Monday, July 21, 2014

IWTN Entry 22: Alien and the Beast, YA Sci-fi Romance

Title: Alien and the Beast
Word count: 74,000
Genre: YA sci-fi romance

Query:

Dora's had enough of planet Earth. That glorious conquest her elders intended? It didn't go according to plan, not at all.

Now she's lonely, stranded in a spaceship in the snowy backwoods of Maine. Defeated ex-warriors make glum company. Of course, she can talk to her little sisters ripening in the gestational vat, or her future mate, currently a thread of frozen DNA. She can venture outside and frolic--cautiously--with pine trees. There's just one important rule: never ever get caught. Humans are such sore winners. 

So it's a bad day when she runs smack into one. He's a beast, with the strength of a neutronium hull and the manners of a vat-baby and--just because he lost a parent in the war--a grudge against aliens as deep as the dent on his chin. 

Nabbing an extraterrestrial is the best thing seventeen-year-old Luke Beaumont ever did. The bounty he’ll collect on the brutal killer will help support his fatherless family and pay his college tuition. It doesn’t matter that NECO--the National Extraterrestrial Control Organization--will promptly dissect her. Aliens feel no pain. Besides, it's not like he has a choice. Evading determined NECO agents would be impossible.

But it’s a long drive from the woods where he found her back to civilization where authorities wait with an autopsy table and scalpels. And Luke never knew aliens could be so…human.




First 250 words:

To Dora's surprise, the old ones caught a human and brought him home for dinner. Well, not all of him.

Old Barney descended into the buried lifeship, bringing a swirl of Earth's unfriendly atmosphere and a dusting of snow. And a sack that sloshed, deliciously. His purple eyes gleamed. 

The clan sat along the table in the correct order, Dora at the very end. They clapped their spoons against the surface with metallic sparks of applause. “Pour it out!"

Dora's mouth watered, too.

Ancient Mickey dipped his head. “This may have been unwise." 
“We are tired of deer," said Old Barney, ladling dinner into silver bowls.
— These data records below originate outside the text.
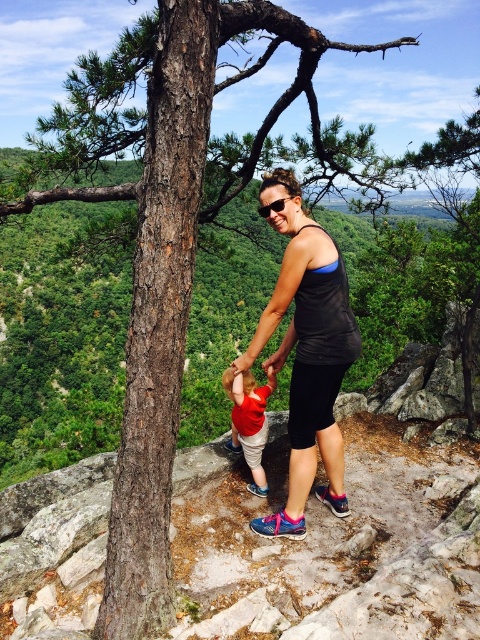
From the picture: You are a photographer planning to take a group photo of the woman and the child in the scene. The camera you are using has a focus range that can only accommodate subjects of similar height. Given the black matte tank top at center and the red cotton shirt at center, which one should be positioned closer to the camera to ensure both are in focus?

The red cotton shirt at center should be positioned closer to the camera because the black matte tank top at center is much taller. This adjustment will help ensure both are within the camera focus range.

You are a photographer trying to capture the woman and child in the scene. You notice the black matte tank top at center and the red cotton shirt at center. Which clothing item is located to the right of the other?

The black matte tank top at center is positioned on the right side of the red cotton shirt at center.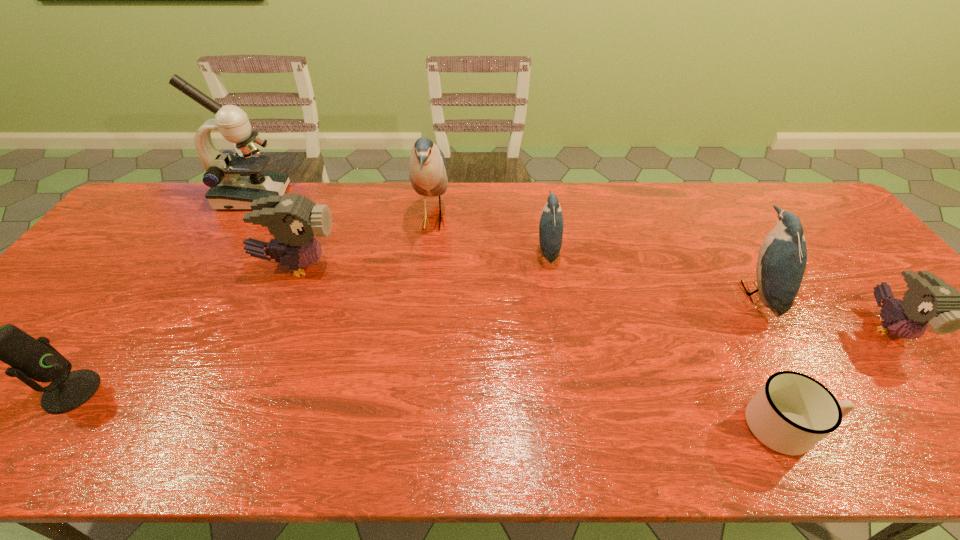
Where is `the tallest object`? This screenshot has width=960, height=540. the tallest object is located at coordinates (236, 180).

Locate an element on the screen. Image resolution: width=960 pixels, height=540 pixels. the second bird from left to right is located at coordinates (427, 170).

This screenshot has width=960, height=540. What are the coordinates of `the leftmost blue bird` in the screenshot? It's located at (427, 170).

Locate an element on the screen. The height and width of the screenshot is (540, 960). the second smallest blue bird is located at coordinates (782, 258).

Identify the location of the fourth bird from left to right. (782, 258).

This screenshot has width=960, height=540. Identify the location of the leftmost bird. (293, 220).

At what (x,y) coordinates should I click in order to perform the action: click on the left gray bird. Please return your answer as a coordinate pair (x, y). This screenshot has height=540, width=960. Looking at the image, I should click on (293, 220).

At what (x,y) coordinates should I click in order to perform the action: click on microphone. Please return your answer as a coordinate pair (x, y). Looking at the image, I should click on (30, 358).

This screenshot has height=540, width=960. I want to click on the fifth object from left to right, so click(x=551, y=225).

Find the location of a particular element. The width and height of the screenshot is (960, 540). the smallest blue bird is located at coordinates (551, 225).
Ancient Mickey frowned. “Have you forgotten human nature? Eat one, you excite the rest. We risk discovery.” He tilted his wrinkled head up, toward the planet's surface, where discoverers might lurk.

Dora really hoped not. 

Old Barney puffed. "These were not the connected sort of humans, I could tell. The others won’t care."

Dora stared at her bowl. How did one distinguish connected humans from other kinds? This blood smelled nourishing, and sweet, and something else.

This blood smelled dangerous. 
She put down her spoon. "I thought humans never came this deep into the woods.”

Old Barney cleared his throat. Improper, questioning an elder, unless it was your parent. She didn't have any of those, so she had no one to ask except the other Youngs. And since they remained curled and ripening in the vat, they couldn't answer. They just floated, silent as the slick white floors of the stranded ship.